Bastion masculin durant des siècles, la politique s’est heureusement féminisée depuis plus de quarante ans et a permis aux femmes d’y jouer un rôle de tout premier plan. Toutefois, la présence féminine ne peut pas changer, à elle seule,  les contenus et l’esprit des lois adoptées par le législateur.  Si Indira Gandhi ou Golda Meir ont favorablement marqué de leur empreinte l’histoire de l’Inde et d’Israël, l’image de la Dame de fer restera à tout jamais liée aux paroles de Renaud pour qui aucune femme sur la planète n’s’ra jamais plus con que son frère; ni plus fière ni plus malhonnête; à part peut-être, Madame Thatcher.

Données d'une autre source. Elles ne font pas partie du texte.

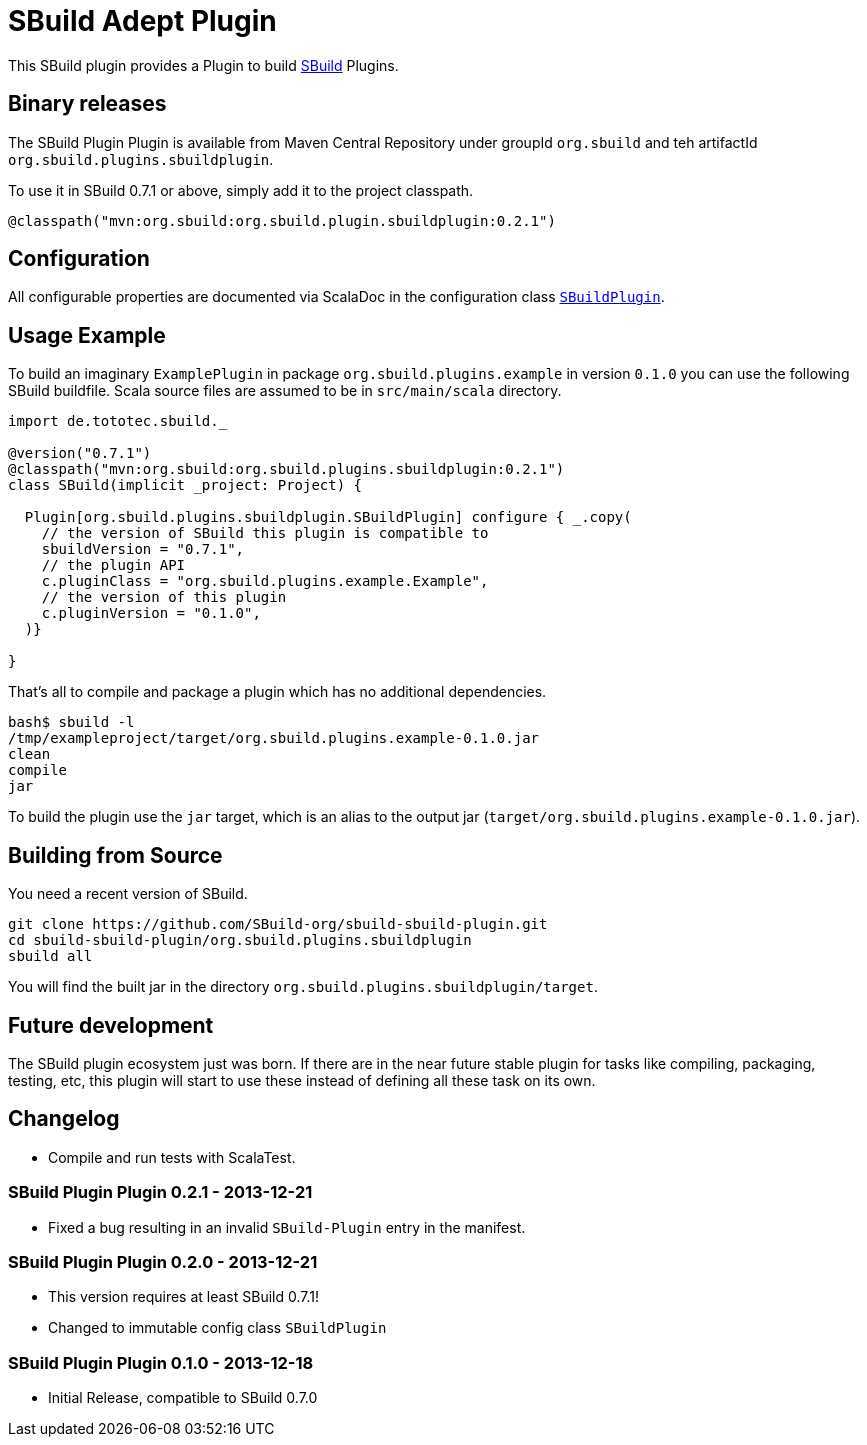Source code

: = SBuild Adept Plugin

This SBuild plugin provides a Plugin to build http://sbuild.tototec.de[SBuild] Plugins.

== Binary releases

The SBuild Plugin Plugin is available from Maven Central Repository under groupId `org.sbuild` and teh artifactId `org.sbuild.plugins.sbuildplugin`.

To use it in SBuild 0.7.1 or above, simply add it to the project classpath.

[source,scala]
----
@classpath("mvn:org.sbuild:org.sbuild.plugin.sbuildplugin:0.2.1")
----

== Configuration

All configurable properties are documented via ScalaDoc in the configuration class link:org.sbuild.plugins.sbuildplugin/src/main/scala/org/sbuild/plugins/sbuildplugin/SBuildPlugin.scala[`SBuildPlugin`].

== Usage Example

To build an imaginary `ExamplePlugin` in package `org.sbuild.plugins.example` in version `0.1.0` you can use the following SBuild buildfile. Scala source files are assumed to be in `src/main/scala` directory.

[source,scala]
----
import de.tototec.sbuild._

@version("0.7.1")
@classpath("mvn:org.sbuild:org.sbuild.plugins.sbuildplugin:0.2.1")
class SBuild(implicit _project: Project) {

  Plugin[org.sbuild.plugins.sbuildplugin.SBuildPlugin] configure { _.copy(
    // the version of SBuild this plugin is compatible to
    sbuildVersion = "0.7.1",
    // the plugin API
    c.pluginClass = "org.sbuild.plugins.example.Example",
    // the version of this plugin
    c.pluginVersion = "0.1.0",
  )}

}
----

That's all to compile and package a plugin which has no additional dependencies.

----
bash$ sbuild -l
/tmp/exampleproject/target/org.sbuild.plugins.example-0.1.0.jar 
clean 
compile 
jar
----

To build the plugin use the `jar` target, which is an alias to the output jar (`target/org.sbuild.plugins.example-0.1.0.jar`).

== Building from Source

You need a recent version of SBuild.

----
git clone https://github.com/SBuild-org/sbuild-sbuild-plugin.git
cd sbuild-sbuild-plugin/org.sbuild.plugins.sbuildplugin
sbuild all
----

You will find the built jar in the directory `org.sbuild.plugins.sbuildplugin/target`.


== Future development

The SBuild plugin ecosystem just was born. If there are in the near future stable plugin for tasks like compiling, packaging, testing, etc, this plugin will start to use these instead of defining all these task on its own.


== Changelog

* Compile and run tests with ScalaTest.

=== SBuild Plugin Plugin 0.2.1 - 2013-12-21

* Fixed a bug resulting in an invalid `SBuild-Plugin` entry in the manifest.

=== SBuild Plugin Plugin 0.2.0 - 2013-12-21

* This version requires at least SBuild 0.7.1!
* Changed to immutable config class `SBuildPlugin`

=== SBuild Plugin Plugin 0.1.0 - 2013-12-18

* Initial Release, compatible to SBuild 0.7.0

Certes, on ne naît pas femme, on le devient ! Mais Simone de Beauvoir n’aurait vraisemblablement jamais vénéré ou plus encore exonéré une politicienne pour la seule raison qu’elle appartient à ce qu’elle nomma elle-même le deuxième sexe. Parce qu’elles sont l’égales de leurs confères masculins, elles méritent d’êtres reconnues, soutenues, appréciées ou critiquées au même titre que le sont les hommes. Alors qu’Angela Merkel n’a pas trouvé en la personne de son successeur un chancelier digne de son niveau, qu’Elisabeth Borne fait preuve d’une réelle ténacité face aux caciques misogynes de la droite française, que l’on se garde bel et bien de préférer Marine Le Pen à Emmanuel Macron ou Giorgia Meloni à Mario Draghi! À ignorer les idéologies, notamment d’extrême droite, à se conformer au discours ambiant ou à vouloir confondre parité et pensée, le risque de se tromper d’adversaire existe bel et bien.

 

Il en est de même chez nous. Oubliée depuis lors, l’élection en 1984 de la première Conseillère fédérale de l’histoire, Elisabeth Kopp, n’a pas servi la cause des femmes. De même, le féminisme ne se résume pas au choix d’une candidate. Sa priorité demeure dans la revalorisation des droits sociaux et salariaux qui, comparés avec ceux existant au sein de l’Union européenne, sont parfois inférieurs en Suisse.   Aujourd’hui, le gouvernement de Berne est en manque d’une nouvelle Ruth Dreifuss, dont le combat héroïque pour le congé maternité s’inspira aussi des dispositions depuis longtemps en vigueur dans les pays voisins de la Confédération.

 

Le débat suscité par la stratégie du parti socialiste suisse n’est pas anodin. Il est largement influencé par une approche communautariste et s’éloigne dangereusement de l’universalisme auquel la gauche omet trop souvent de se référer. Jouant la carte du différentialisme, le PS épouse des formes de raisonnement qui contredisent la notion même de citoyenneté, à savoir celle qui s’inspire de la Déclaration des droits de l’homme et du citoyen de 1789, où toutes et tous « naissent et demeurent libres et égaux en droits ». Parmi les premiers à avoir revendiqué et réalisé l’égalité des genres, les socialistes sont tombés dans le piège d’un nouveau sexisme politique, où la concurrence, voire l’affrontement entre les hommes et les femmes l’emportent sur toute autre considération. Bien que n’ayant pas toujours été exemplaires en la matière, les socialistes n’ont pas à rougir de leur action au profit des femmes. Précurseurs en la matière, ils se prévalent ici d’un bon bilan. Mais, comme arc-boutés sur leur passé, ils n’ont pas su franchir une nouvelle étape. Car, comme l’écrivait Françoise Giroud la femme serait vraiment l’égale de l’homme le jour où, à un poste important, on désignerait une femme incompétente. En ayant choisi un ticket exclusivement féminin pour les prochaines élections au Conseil fédéral, et nonobstant la candidate qui sera élue le 7 décembre prochain, le PS n’a pas su mesurer à sa juste valeur la pertinence philosophique de cette parole qui devrait nous donner à réfléchir, que l’on soit homme ou femme!